Insbesondere werde die Blutgruppe Null negativ gebraucht, weil sie universal einsetzbar sei. Und gerade diese – und andere Blutgruppen mit negativem Rhesusfaktor – fehlen.

"Im Jahr gibt es bei der Blutspende immer Schwankungen", sagte die Sprecherin der Uniklinik Düsseldorf. Während der akuten Phase der Corona-Pandemie seien weniger Menschen zur Spende gekommen, aus Angst sich anzustecken.

Das Deutsche Rote Kreuz startet Kampagne #missingtype

Dem DRK habe die Krise ein halbes Bein weggerissen. Termine an Unternehmen, Berufskollegs und Universitäten, die rund 15 Prozent des Blutbedarfs erfüllen, sind Corona-bedingt weggebrochen.

"Wir blicken auch mit Sorge auf die anstehenden Sommerferien", sagte der DRK-Sprecher – dann kämen aus Erfahrung weniger Menschen zur Spende.
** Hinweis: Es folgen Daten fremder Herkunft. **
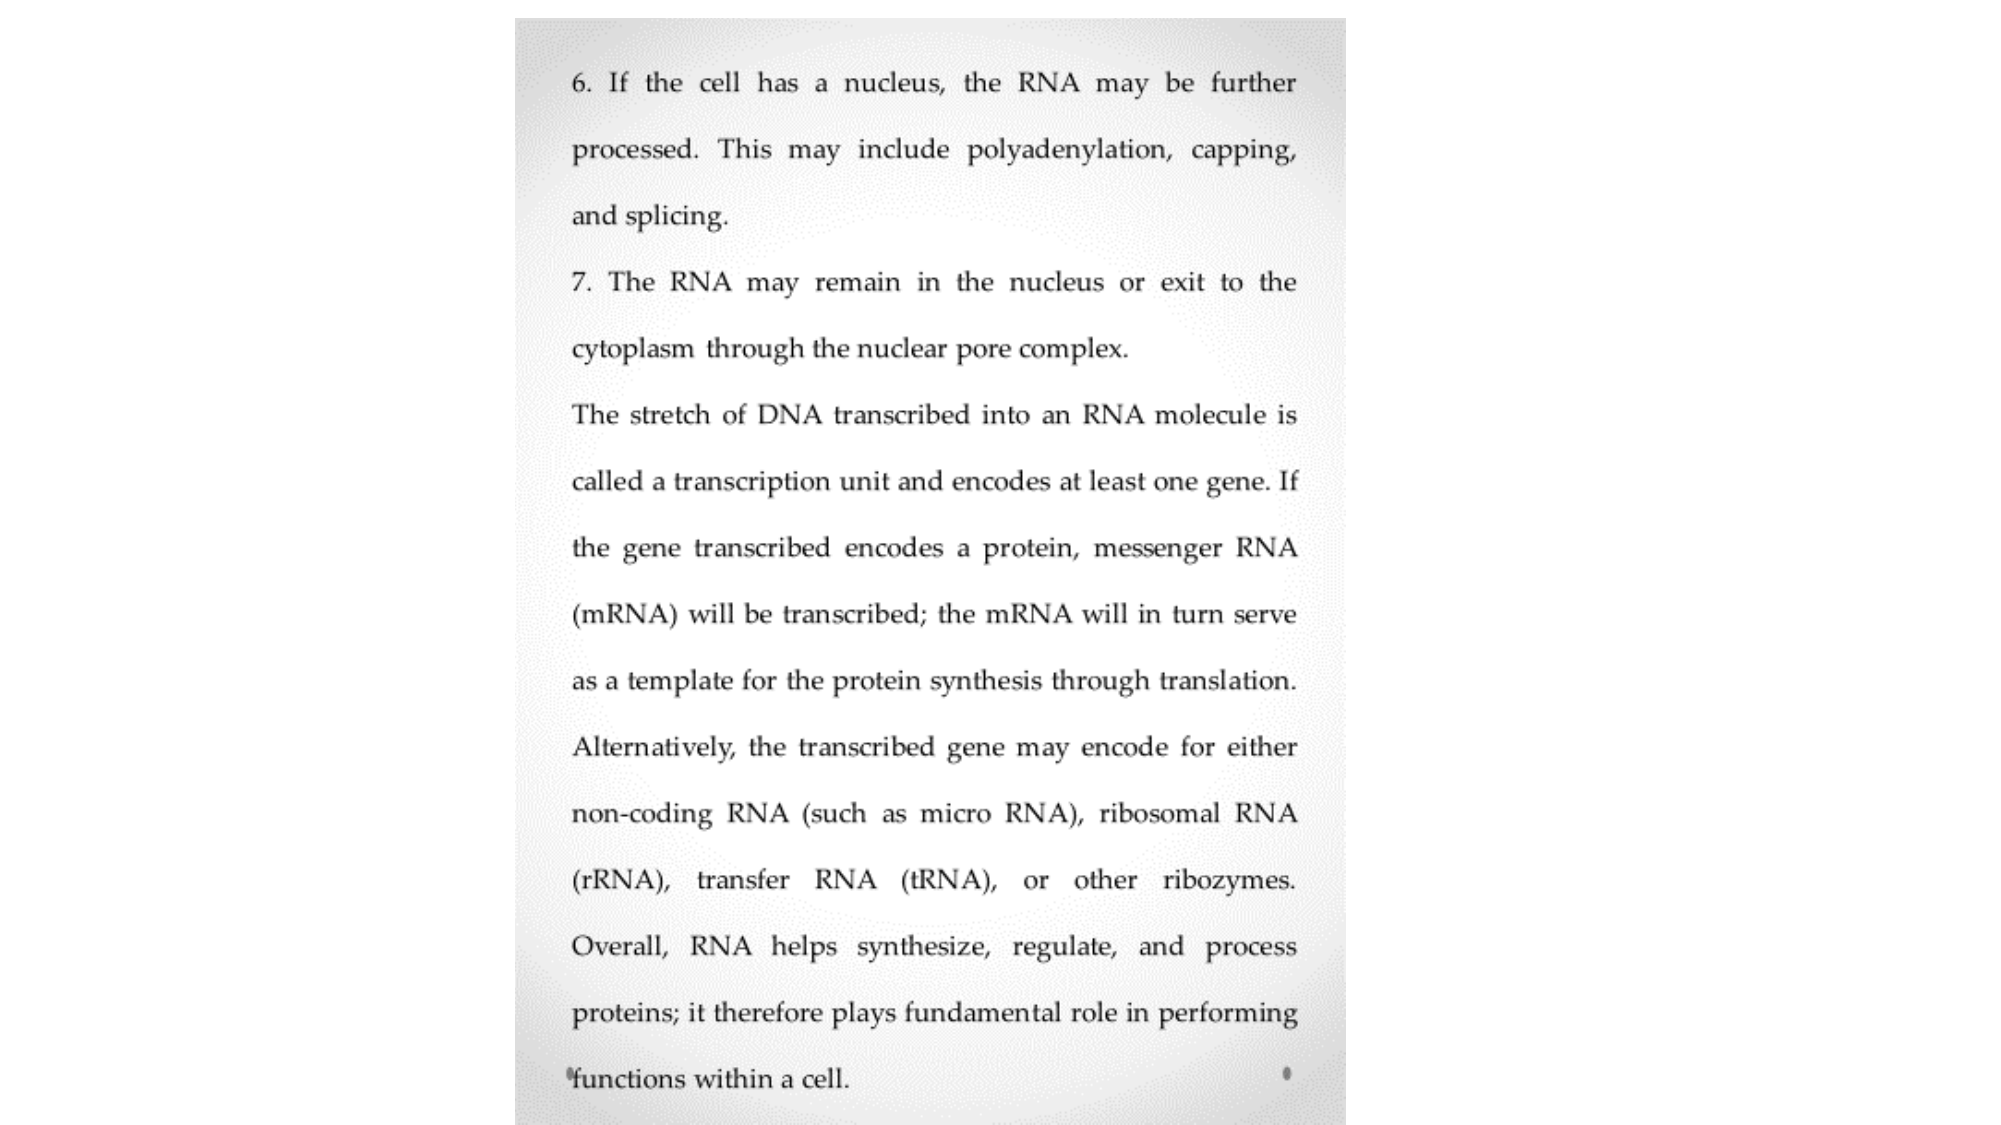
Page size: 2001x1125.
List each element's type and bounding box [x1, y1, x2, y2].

Mit der Kampagne #missingtype machen das DRK und das Bayerische Rote Kreuz (BRK) unter dem Motto "Erst wenn's fehlt, fällt's auf" auf fehlende Blutkonserven aufmerksam.

Bei einer Erstspende müssen Interessierte zwischen 18 und 68 Jahren alt sein. Männer dürfen sechs Mal im Jahr spenden, Frauen nur vier. Interessierte können beim DRK, bei Unikliniken und staatlichen Kliniken spenden, es gebe aber auch private Anbieter, so ein DRK-Sprecher.